Du Camp raconte ainsi, dans ses Souvenirs littéraires (Hachette, édit.), les instants émouvants de cette lecture :

« Pendant quatre jours il lut, sans désemparer, de midi à quatre heures, de huit heures à minuit. Il avait été convenu que nous réserverions notre opinion et que nous ne l’exprimerions qu’après avoir entendu l’œuvre entière. Lorsque Flaubert, ayant disposé son manuscrit sur la table, fut sur le point de commencer, il agita les feuillets au-dessus de sa tête et s’écria : « Si vous ne poussez pas des hurlements d’enthousiasme, c’est que rien n’est capable de vous émouvoir ! »

« Les heures pendant lesquelles, silencieux, nous contentant d’échanger parfois un regard, Bouilhet et moi nous restâmes à écouter Flaubert sont demeurées très pénibles dans mon souvenir. Nous tendions l’oreille, espérant toujours que l’action allait s’engager, et toujours nous étions déçus, car l’unité de situation est immuable depuis le commencement jusqu’à la fin du livre… Flaubert s’échauffait en lisant, nous essayions de nous échauffer avec lui et nous restions glacés.

« Des phrases, des phrases, belles, habilement construites, harmonieuses, souvent redondantes, faites d’images grandioses et de métaphores inattendues, mais rien que des phrases que l’on pouvait transposer sans que l’ensemble du livre en fût modifié. Nulle progression dans ce long mystère, une seule scène jouée par des personnages divers et qui se reproduit incessamment. Le lyrisme, qui était le fond même de sa nature et de son talent, l’avait si bien emporté qu’il avait perdu terre. Nous ne disions rien, mais il lui était facile de deviner que notre impression n’était pas favorable ; alors il s’interrompait : « Vous allez voir ! vous allez voir ! » Nous écoutions ce que disaient le sphinx, la chimère, la reine de Saba, Simon le magicien, Apollonius de Tyane, Origène, Basilide, Montanus, Manès, Hermogène ; nous redoublions d’attention pour entendre les marcosiens, les carpocratiens, les paterniens, les nicolaïtes, les gymnosophistes, les arcontiques, et Pluton, et Diane, et Hercule, et même le dieu Crepitus.
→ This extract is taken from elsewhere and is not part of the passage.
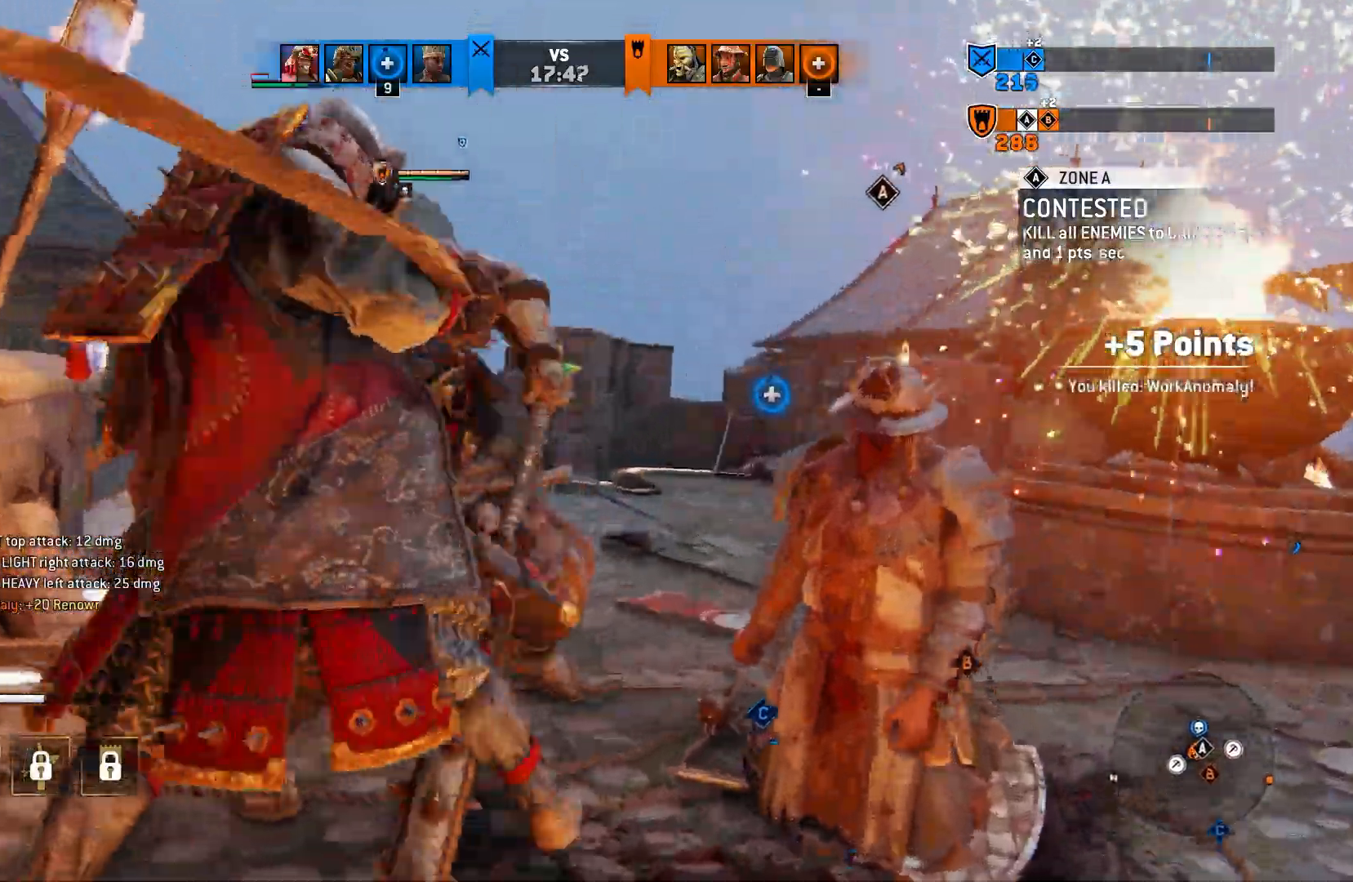
{"dt_ms": 500, "buttons": ["L2"], "left_stick": "up-left", "right_stick": "center", "events": [[383, "L2", "up"], [450, "L2", "down"], [500, "left_stick", "up-left"]]}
Peine inutile ! nous ne comprenions pas, nous ne devinions pas où il voulait arriver, et, en réalité, il n’arrivait nulle part. Trois années de labeur s’écroulaient sans résultat ; l’œuvre s’en allait en fumée. Bouilhet et moi nous étions consternés. Après chaque lecture partielle, Mme Flaubert nous interrogeait : « Eh bien ? » Nous n’osions répondre.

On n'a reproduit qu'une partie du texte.